El proceso independentista catalán, por sus implicaciones jurídicas y filosóficas, es uno de los más interesantes que se puedan encontrar desde un punto de vista académico. Básicamente porque el catalán es un movimiento pacífico y democrático que ha sido capaz de ganar varias elecciones consecutivas, y pese a todo España ha bloqueado cualquier camino legal y democrático hacia la independencia. El Estado sigue negando cualquier valor a estas victorias electorales y se ha enrocado en la posición tradicional que tiende a negar el derecho de autodeterminación en estados democráticos y respetuosos con los derechos humanos.
Esta idea de que la secesión sólo es aceptable como remedio a situaciones de opresión o vulneraciones de derechos humanos (es decir, cuando existe una “causa justa”) fue desarrollada y defendida por primera vez por el profesor Allen Buchanan. Eran los años 90 del siglo pasado y Europa saludaba a una ola de nuevos países tras el hundimiento del muro de Berlín.
Sin embargo, la idea de que los estados razonablemente democráticos, liberales y justos (en definitiva, los estados plenamente representativos de toda su población sin discriminaciones), deberían tener su unidad protegida ya se encontraba en la Resolución 2625 de la ONU, aprobada en 1970. En ambos casos, esta presunción a favor del ‘statu quo’ se justifica más o menos explícitamente apelando al carácter disruptivo o desestabilizador de cualquier cambio en las fronteras estatales.
Antes de que la independencia estuviera en la agenda política de nuestro país, ya se podía advertir que este enfoque -que la secesión debería ser el último recurso para remediar graves injusticias- tiene dos defectos principales. En primer lugar, porque existe una evidente correlación positiva entre las injusticias reales y la inestabilidad potencial que puede generar la secesión. En otras palabras, cuanto más justificado sea un caso de independencia más probable es que sea conflictivo y provoque inestabilidad. De la misma forma, los casos en los que la secesión parece estar menos justificada –como en algunas democracias liberales occidentales, por ejemplo– son mucho menos propensos a provocar tanta inestabilidad. Quebec o Escocia lo demuestran bien.
En segundo lugar, legitimar que un Estado opusiera resistencia a la separación de una parte de su territorio cuando no está totalmente justificada puede provocar un uso desproporcionado de la fuerza contra la minoría independentista. De hecho, la única forma de evitar que se produzca la secesión seguramente implicará la violación de los derechos civiles y políticos, como prohibir los partidos independentistas, limitar la libertad de expresión o destituir y perseguir cargos electos. Y también puede requerir la conculcación de los derechos de la minoría, como intervenir, suspender o suprimir las instituciones autónomas gobernadas por los independentistas.

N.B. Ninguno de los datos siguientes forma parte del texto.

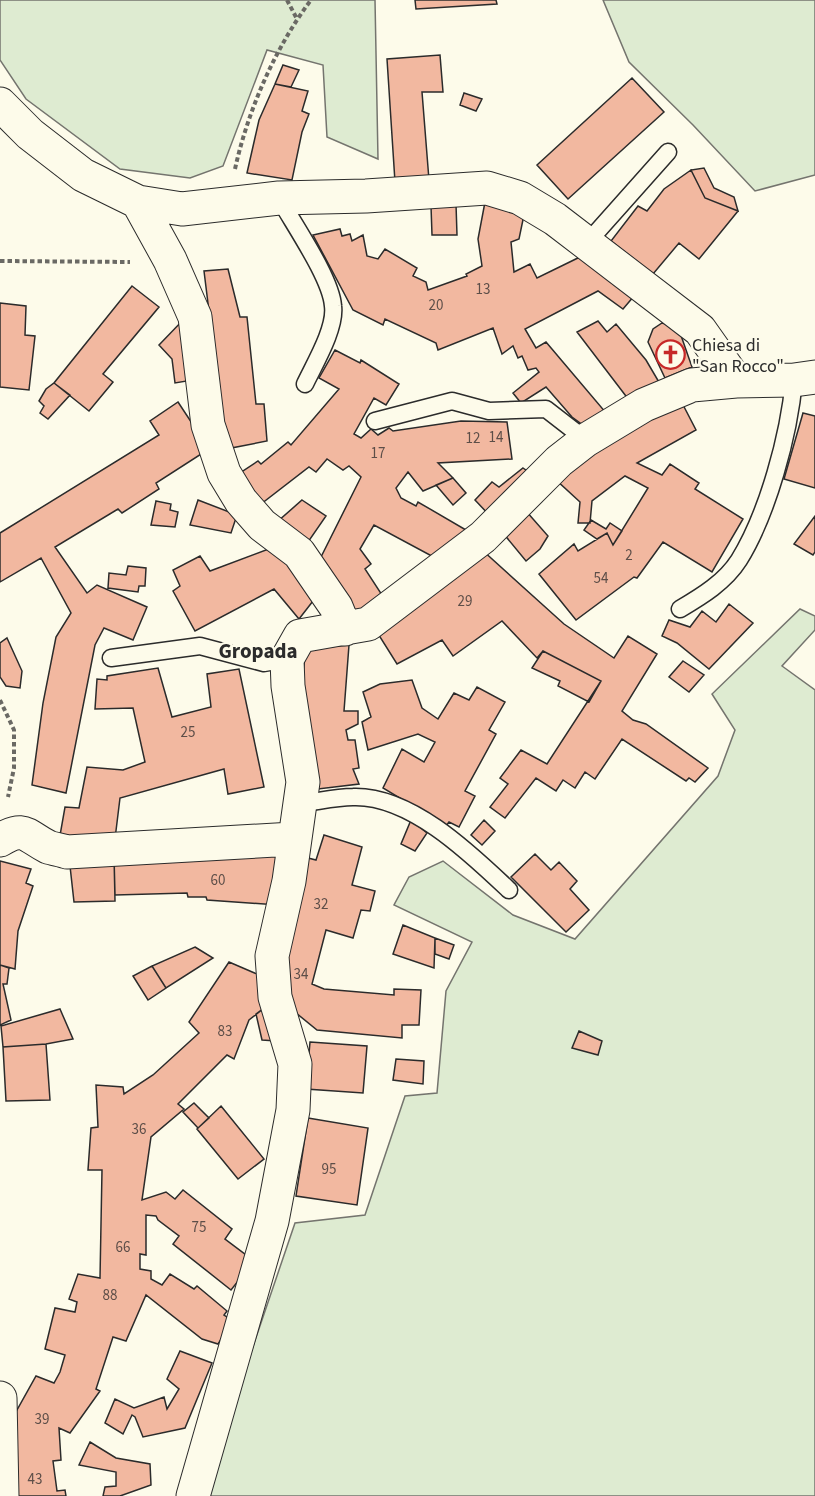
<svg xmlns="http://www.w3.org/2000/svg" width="815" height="1496" font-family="'Source Sans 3',sans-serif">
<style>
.green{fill:#deebd1;stroke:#74746e;stroke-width:1.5}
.building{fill:#f2b8a0;stroke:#2b2b2b;stroke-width:1.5}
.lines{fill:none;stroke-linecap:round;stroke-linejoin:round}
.lane-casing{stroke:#2b2b2b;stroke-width:19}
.street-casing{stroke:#2b2b2b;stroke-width:35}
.path{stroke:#6a6964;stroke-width:4;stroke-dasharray:4.5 3;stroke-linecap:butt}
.lane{stroke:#fdfbea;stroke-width:16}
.street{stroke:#fdfbea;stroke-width:33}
.labels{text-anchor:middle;stroke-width:4.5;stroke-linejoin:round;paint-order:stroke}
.number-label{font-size:15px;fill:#5d4e48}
.poi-label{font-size:18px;fill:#2b2b2b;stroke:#fdfbea;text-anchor:start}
.quarter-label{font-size:21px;font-weight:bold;fill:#2b2b2b;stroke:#fdfbea}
</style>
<rect width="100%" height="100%" fill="#fdfbea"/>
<path class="green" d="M0,0H375L378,159L327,137L323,65L267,50L223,166L190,178L120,169L26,99L0,60Z
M603,0H815V175L755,191L693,125L629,62Z
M800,609L815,616V630L782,666L815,690V1496H208L247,1364L295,1223L365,1215L405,1096L437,1093L446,991L472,942L394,905L409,877L443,861L513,915L575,939L718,776L735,730L712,694Z"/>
<path class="building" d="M415,0H496L497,4L416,9Z
M440,55L443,92H422L429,180L395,182L387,59Z
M283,65L299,70L291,87L275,84Z
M632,78L664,112L568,199L537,165Z
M275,84L308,91L302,111L309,114L302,132L292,180L247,173L259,120Z
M464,93L482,99L476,111L460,105Z
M704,168L714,188L734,197L738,211L705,198L691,170Z
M691,170L705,198L738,211L699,259L679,243L653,274L611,241L638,206L647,211L664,189Z
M485,202L525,210L519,239L511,242L514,272L530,264L537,278L582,256L634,296L623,309L598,291L525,329L536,348L546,342L607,414L587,428L572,417L546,387L521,403L513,393L539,372L536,368L528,370L522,356L518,358L513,346L502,354L493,328L438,350L436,343L385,319L383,325L353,310L313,235L340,229L342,236L350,234L352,241L363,235L367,256L378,259L385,249L417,268L413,276L426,282L428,290L467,276L466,274L482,266L478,239Z
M456,204L457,235H432L431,206Z
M228,269L240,317H247L256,404H264L267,441L226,449L204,271Z
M132,286L159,307L103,374L113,382L89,411L54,383Z
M0,303L26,306L25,335L35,336L29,390L0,387Z
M184,319L193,380L175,383L172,359L159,345Z
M598,321L607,332L616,324L646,360L663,389L632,404L577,332Z
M662,323L678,327L692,367L665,378L648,342L653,329Z
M335,350L360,363L361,360L399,384L386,405L374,398L354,434L361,438L371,429L378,435L389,428L393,431L461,421L507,422L512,459L438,463L453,478L423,491L408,472L396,488L401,498L416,506L418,502L466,530L441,561L374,525L360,549L371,564L365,569L384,598L353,621L321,557L361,477L349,466L343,470L327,459L316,472L309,467L261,504L237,475L258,461L261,464L288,442L291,445L339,389L319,378Z
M54,383L70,395L48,419L40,413L44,406L39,401L46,389Z
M680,399L696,430L637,463L662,475L670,464L699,483L695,489L743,519L712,572L663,542L637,578L634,577L576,620L539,574L574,544L578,551L607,533L613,545L648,488L625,476L592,501L590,523H578L580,502L554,478Z
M178,402L209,449L156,483L159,489L122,513L118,509L55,547L87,593L97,585L147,607L133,640L104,628L95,645L66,793L32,785L43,703L56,637L71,613L41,558L0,582V533L159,435L150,421Z
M803,413L815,416V488L784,479Z
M523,468L530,473L493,519L475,500L492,482L499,487Z
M453,478L466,493L453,505L436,485Z
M198,500L237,515L231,533L190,525Z
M302,500L326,516L306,545L277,522Z
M156,501L171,504L170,510L178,512L175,527L151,525Z
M526,511L548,536L540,549L526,561L503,533Z
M815,516V552L813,555L794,544Z
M591,520L606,529L610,523L622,531L613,545L607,533L597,539L584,530Z
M282,544L320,592L299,619L274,589L195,631L173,591L180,586L173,570L200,556L210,571Z
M481,549L564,624L614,658L628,636L657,654L622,711L633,720L646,724L708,768L695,782L689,778L686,781L622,739L595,779L585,772L575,788L563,780L556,791L536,778L505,818L490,807L508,784L500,778L521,750L547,764L601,681L543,651L537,658L502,621L453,656L442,640L397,664L375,629Z
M128,566L146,568L145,586H139L138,592L108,588L109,573L126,575Z
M729,604L753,623L709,669L677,643L662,636L669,620L690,627L702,611L716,622Z
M7,638L22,671L20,688L6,686L0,677V643Z
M349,645L344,711H358V724L346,730L348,740H355L359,768L353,769L359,784L318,789L300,696L306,649Z
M543,651L601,681L589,702L558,686L560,681L532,668Z
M683,661L704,675L689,692L669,677Z
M158,668L172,717L211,707L207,674L239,669L264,787L228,794L224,769L120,798L114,847L59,841L65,807L79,808L87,767L123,770L145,762L133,708L95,709L97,679L107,680V676Z
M412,680L422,708L438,719L454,693L469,700L477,687L505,702L489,730L496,734L465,791L475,796L459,827L449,822L446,826L383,788L402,749L424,762L435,742L418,734L368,750L362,722L371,717L363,692L380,684Z
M411,820L427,833L415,851L401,844Z
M484,820L495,831L482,845L471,835Z
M324,835L362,847L352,885L375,891L370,911L361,910L353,938L326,930L312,984L324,989L394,995V989L421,990L419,1025H402V1038L317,1030L285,1004L290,918L308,858L316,860Z
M535,854L551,870L559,862L577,881L570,889L589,910L566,932L511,877Z
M114,856H280L278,905L207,900L206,897H188L187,893L115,895Z
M114,856L115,901L74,902L69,857Z
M0,861L31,869L26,883L33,886L18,931L15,969L0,965Z
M403,925L435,938L434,968L393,954Z
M435,938L454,945L449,959L435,954Z
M195,947L213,958L166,988L152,966Z
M229,962L264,977L268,1005L249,1020L234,1059L227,1055L178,1104L184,1109L151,1137L142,1200L166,1192L175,1199L183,1190L232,1229L225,1239L254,1261L231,1290L173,1244L179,1236L158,1220L156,1216L146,1215V1255L140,1254V1269L151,1271V1279L162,1285L170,1274L194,1289L197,1286L227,1311L224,1315L233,1321L218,1344L202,1339L146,1295L126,1341L113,1337L96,1389L100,1391L70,1433L59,1428L61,1460L53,1461L57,1491L65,1490L66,1496H16L12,1419L36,1376L54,1383L60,1372L65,1355L45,1349L55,1308L75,1312L77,1302L69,1299L78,1274L100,1278L102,1170H88L91,1128L98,1127L96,1085L123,1087L124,1094L153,1075L199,1033L189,1022Z
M0,965L9,968L7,984H3L11,1020L0,1025Z
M152,966L166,988L148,1000L133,976Z
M268,1005L276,1041L262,1040L256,1014Z
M60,1009L73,1039L46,1044L3,1047L1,1026Z
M579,1031L602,1041L598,1055L572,1048Z
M310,1042L367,1046L363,1093L306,1089Z
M46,1044L50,1100L6,1101L3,1047Z
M396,1059L424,1061L423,1084L393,1080Z
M194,1103L209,1118L198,1128L183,1112Z
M221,1106L264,1159L238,1179L197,1129Z
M308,1118L368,1128L357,1205L296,1196Z
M180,1351L212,1363L185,1428L143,1437L135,1417L132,1415L123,1434L105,1423L115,1399L134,1408L164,1397L167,1409L179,1389L167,1379Z
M90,1442L116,1458L150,1464L151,1485L120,1496H103L105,1487L116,1486V1472L79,1465Z"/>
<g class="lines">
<defs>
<path id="lane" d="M279,198C294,225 331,278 333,306C336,328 315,363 305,384
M587,243L668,152
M375,421L452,401L489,411L546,409L586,440
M680,609C702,596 725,582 739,560C768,513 789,435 794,380
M111,658L200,646L264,663L287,659
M297,804C316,802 335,797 353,797C410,795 470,853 509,890"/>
<path id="street" d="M0,104L30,134L83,175L138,202L182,209L279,198L366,196L487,188L520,198L555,219L700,330L736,381
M138,202L170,260L195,317L208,425L224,473L241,501L262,525L299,553L336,607L345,629
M0,840C25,825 26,836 48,847C54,849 61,850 67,852L293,839
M0,1398L2,1496
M193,1496L272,1221L293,1110L295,1064L275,997L272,956L289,881L303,782L288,686L287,659L300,636L368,624L483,537L559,461L586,440L644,405L692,385L736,381L794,380L815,377"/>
</defs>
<use href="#lane" class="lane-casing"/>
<use href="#street" class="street-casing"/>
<path class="path" d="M287,0L297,19
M235,169C248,110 275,48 311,0
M0,261L130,262
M0,700L14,730V768L8,797"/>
<use href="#lane" class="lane"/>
<use href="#street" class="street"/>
</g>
<defs>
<symbol id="church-ring" viewBox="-11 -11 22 22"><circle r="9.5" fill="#fdfbea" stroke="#c62828" stroke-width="1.5"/><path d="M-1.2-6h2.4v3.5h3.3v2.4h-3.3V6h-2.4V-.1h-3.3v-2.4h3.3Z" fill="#c62828"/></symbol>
</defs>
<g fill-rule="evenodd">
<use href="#church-ring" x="654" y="338" width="33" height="33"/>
</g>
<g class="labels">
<g class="number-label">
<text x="483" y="294">13</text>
<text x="436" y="310">20</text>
<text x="496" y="442">14</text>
<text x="473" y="443">12</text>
<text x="378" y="458">17</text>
<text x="629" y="560">2</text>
<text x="601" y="583">54</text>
<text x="465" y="606">29</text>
<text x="188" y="737">25</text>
<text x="218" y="885">60</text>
<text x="321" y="909">32</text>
<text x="301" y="979">34</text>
<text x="225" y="1036">83</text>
<text x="139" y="1134">36</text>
<text x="329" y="1174">95</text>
<text x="199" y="1232">75</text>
<text x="123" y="1252">66</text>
<text x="110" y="1300">88</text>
<text x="42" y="1424">39</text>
<text x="35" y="1484">43</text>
</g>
<g class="poi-label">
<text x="692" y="351">Chiesa di<tspan x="692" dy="21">"San Rocco"</tspan></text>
</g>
<g class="quarter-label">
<text x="258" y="658">Gropada</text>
</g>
</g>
</svg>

Esto plantea una dobla paradoja. Por un lado, es probable que la negación de las reivindicaciones de autodeterminación alimente, más que desincentivar, la movilización independentista. De hecho, si la unidad estatal se percibe como voluntaria, en realidad es menos probable que la gente se movilice por la independencia. Y por otra parte, la línea dura que sostiene que «no se puede permitir la secesión en países democráticos» es contraproducente. Porque la única manera de aplastar una reivindicación democrática de independencia es socavar en serio la democracia y el estado de derecho. Si la población de un territorio vota por independizarse, el Estado sólo puede impedirlo violando los principios democráticos y los derechos humanos de las minorías. Precisamente con el tipo de violación que –diría la teoría– constituye una causa justa para la secesión.

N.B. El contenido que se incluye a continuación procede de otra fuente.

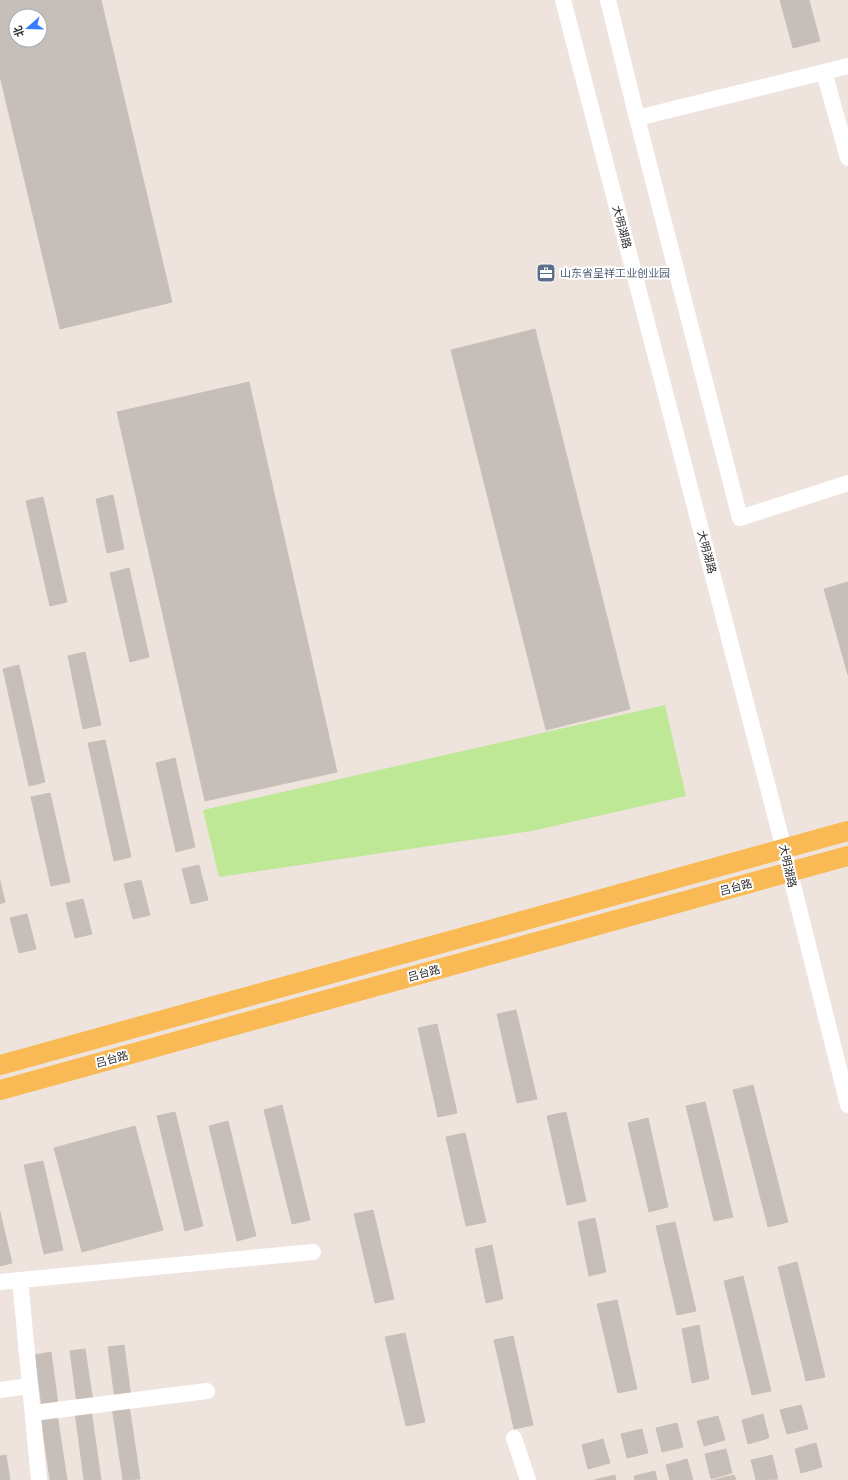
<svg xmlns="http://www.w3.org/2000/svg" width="848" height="1480" font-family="'DejaVu Sans','Noto Sans SC',sans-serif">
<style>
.green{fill:#bee896}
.building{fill:#c6beb9;stroke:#cac0b6;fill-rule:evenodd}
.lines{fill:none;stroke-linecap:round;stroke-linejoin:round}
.minor{stroke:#fff;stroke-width:16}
.major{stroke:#f9ba56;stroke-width:20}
.labels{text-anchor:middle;stroke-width:4;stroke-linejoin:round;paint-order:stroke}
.street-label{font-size:11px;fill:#2b2b2b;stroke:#fff}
.service-label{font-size:11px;fill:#4e5e75;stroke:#fff;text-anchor:start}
</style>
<rect width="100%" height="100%" fill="#eee4dd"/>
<path class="green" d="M665,705l21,91 -154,35 -313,46 -16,-67z"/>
<path class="building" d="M0,0h101l71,302 -112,27 -60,-253zM16,16h24v24h-24z
M780,0h29l11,41 -27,7z
M535,329l95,380 -84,21 -95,-380z
M249,382l88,390 -132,29 -88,-389z
M113,495l11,54 -17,4 -11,-54z
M43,497l24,105 -17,4 -24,-105z
M129,568l20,89 -19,5 -20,-89z
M848,582v93l-24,-86z
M85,652l16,73 -18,4 -15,-73z
M19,665l26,117 -16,4 -26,-117z
M105,740l26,117 -17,4 -26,-118z
M175,758l20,89 -19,5 -20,-89z
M50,793l20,89 -19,4 -20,-89z
M199,865l9,35 -17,4 -9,-35z
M141,880l9,35 -17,4 -9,-35z
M0,881l5,21 -5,2z
M83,899l9,35 -17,4 -9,-35z
M27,914l9,35 -17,4 -9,-35z
M516,1010l21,89 -20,4 -20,-89z
M437,1024l20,89 -19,4 -20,-89z
M753,1085l35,137 -20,5 -35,-137z
M705,1102l28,115 -19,4 -28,-115z
M282,1105l28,115 -18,4 -28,-114z
M175,1112l28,114 -18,5 -28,-115z
M566,1112l20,89 -19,4 -20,-89z
M648,1118l20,89 -19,5 -21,-89z
M228,1121l28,115 -19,5 -28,-115z
M135,1126l28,104 -81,22 -28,-104z
M465,1133l21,89 -20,4 -20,-89z
M43,1161l20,89 -19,4 -20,-89z
M373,1210l21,89 -19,4 -21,-89z
M0,1212l12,51 -12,3z
M595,1218l11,54 -17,4 -11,-54z
M675,1222l21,89 -19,4 -21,-89z
M492,1245l11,54 -17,4 -11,-54z
M797,1262l28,115 -19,4 -28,-114z
M743,1276l28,115 -19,4 -28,-114z
M617,1300l20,89 -19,4 -21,-89z
M699,1325l10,54 -17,4 -10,-54z
M405,1333l20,89 -19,4 -21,-89z
M513,1336l20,89 -19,4 -20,-89z
M124,1345l7,52 -16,2 -7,-52z
M85,1349l8,52 -16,2 -7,-52z
M51,1352l7,52 -16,3 -7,-52z
M129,1405l11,74 -17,1 -11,-73z
M801,1405l7,24 -21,5 -7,-24z
M91,1409l10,71h-17l-9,-68z
M57,1414l10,66h-17l-9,-63z
M763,1414l6,24 -21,6 -6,-24z
M718,1416l7,24 -21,6 -7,-25z
M677,1423l6,24 -21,5 -6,-24z
M642,1429l6,24 -21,5 -6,-24z
M603,1439l7,24 -22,6 -6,-24z
M816,1443l6,24 -21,6 -6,-24z
M726,1449l6,24 -21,6 -6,-25z
M6,1455l4,25h-10v-24z
M772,1455l6,24 -22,1 -5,-20z
M687,1459l6,21h-23l-4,-15z
M655,1471l2,9h-22l-1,-4z
M615,1475l1,5h-22z
M734,1475l2,5h-22z"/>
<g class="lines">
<path class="minor" d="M563,0l221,849 64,256
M608,0l29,118
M824,72l24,-6
M848,158l-24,-86 -187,46 103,400 108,-35
M20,1280l293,-28
M0,1282l20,-2 19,200
M0,1390l30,-4
M33,1413l174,-22
M514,1438l14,42"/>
<path class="major" d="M0,1065l848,-234
M0,1090l848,-234"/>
</g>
<defs>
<symbol id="office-square" viewBox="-11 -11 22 22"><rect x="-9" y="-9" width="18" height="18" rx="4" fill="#5c6f8a" stroke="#fff"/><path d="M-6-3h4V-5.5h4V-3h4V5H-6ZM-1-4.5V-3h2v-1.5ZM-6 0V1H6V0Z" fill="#fff"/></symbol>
</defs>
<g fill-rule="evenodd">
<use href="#office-square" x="535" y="262" width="22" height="22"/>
</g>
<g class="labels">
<g class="street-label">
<text transform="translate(622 227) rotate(75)" y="4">大明湖路</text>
<text transform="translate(707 552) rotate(75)" y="4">大明湖路</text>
<text transform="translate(788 866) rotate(77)" y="4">大明湖路</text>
<text transform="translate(736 887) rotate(-15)" y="4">吕台路</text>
<text transform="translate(424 973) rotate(-15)" y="4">吕台路</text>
<text transform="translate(112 1059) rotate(-15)" y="4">吕台路</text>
</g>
<g class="service-label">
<text x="560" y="277">山东省呈祥工业创业园</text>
</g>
</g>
<g transform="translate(28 28) rotate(250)"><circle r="19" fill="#ffffff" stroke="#aaaaaa"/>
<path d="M0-3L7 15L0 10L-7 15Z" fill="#397cff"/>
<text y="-6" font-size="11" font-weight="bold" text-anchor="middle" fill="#2b2b2b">北</text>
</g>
</svg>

Tras lo ocurrido en Catalunya, la paradoja ya no es teórica, sino que se ha demostrado en la práctica. España utilizó una fuerza desproporcionada para impedir un referendo pacífico, y después empezó a destituir e inhabilitar cargos electos catalanes y cerrar las instituciones de autogobierno. Esta respuesta dinamita la credibilidad de España como país que se autodenomina «democrático y respetuoso con los derechos humanos». Por eso en su momento propuse identificarla como «la paradoja española».
Este escenario en el que se ha situado el proceso de independencia es el más favorable para mantener la movilización y obtener soporte y reconocimiento internacional. Básicamente porque la separación entre Cataluña y España deja de ser el problema catalán y se convierte en la solución al problema español. España no puede seguir siendo a la vez una democracia y un país unido y esto está socavando la propia idea de Europa.
En definitiva, si los líderes españoles no cambian su posición intransigente y siguen tratando la independencia de Catalunya como cuestión penal, entonces a la comunidad internacional no le quedará más remedio que aceptarla como un caso de secesión por causa justa. Por eso es un error tan colosal que parte del independentismo haya cedido a la represión y aplazado el objetivo a un futuro lejano. El contexto represivo debería ser la palanca para culminar la independencia. Es nuestra causa justa. Y se debería decir mucho más y sobre todo, es necesario que nos lo creamos.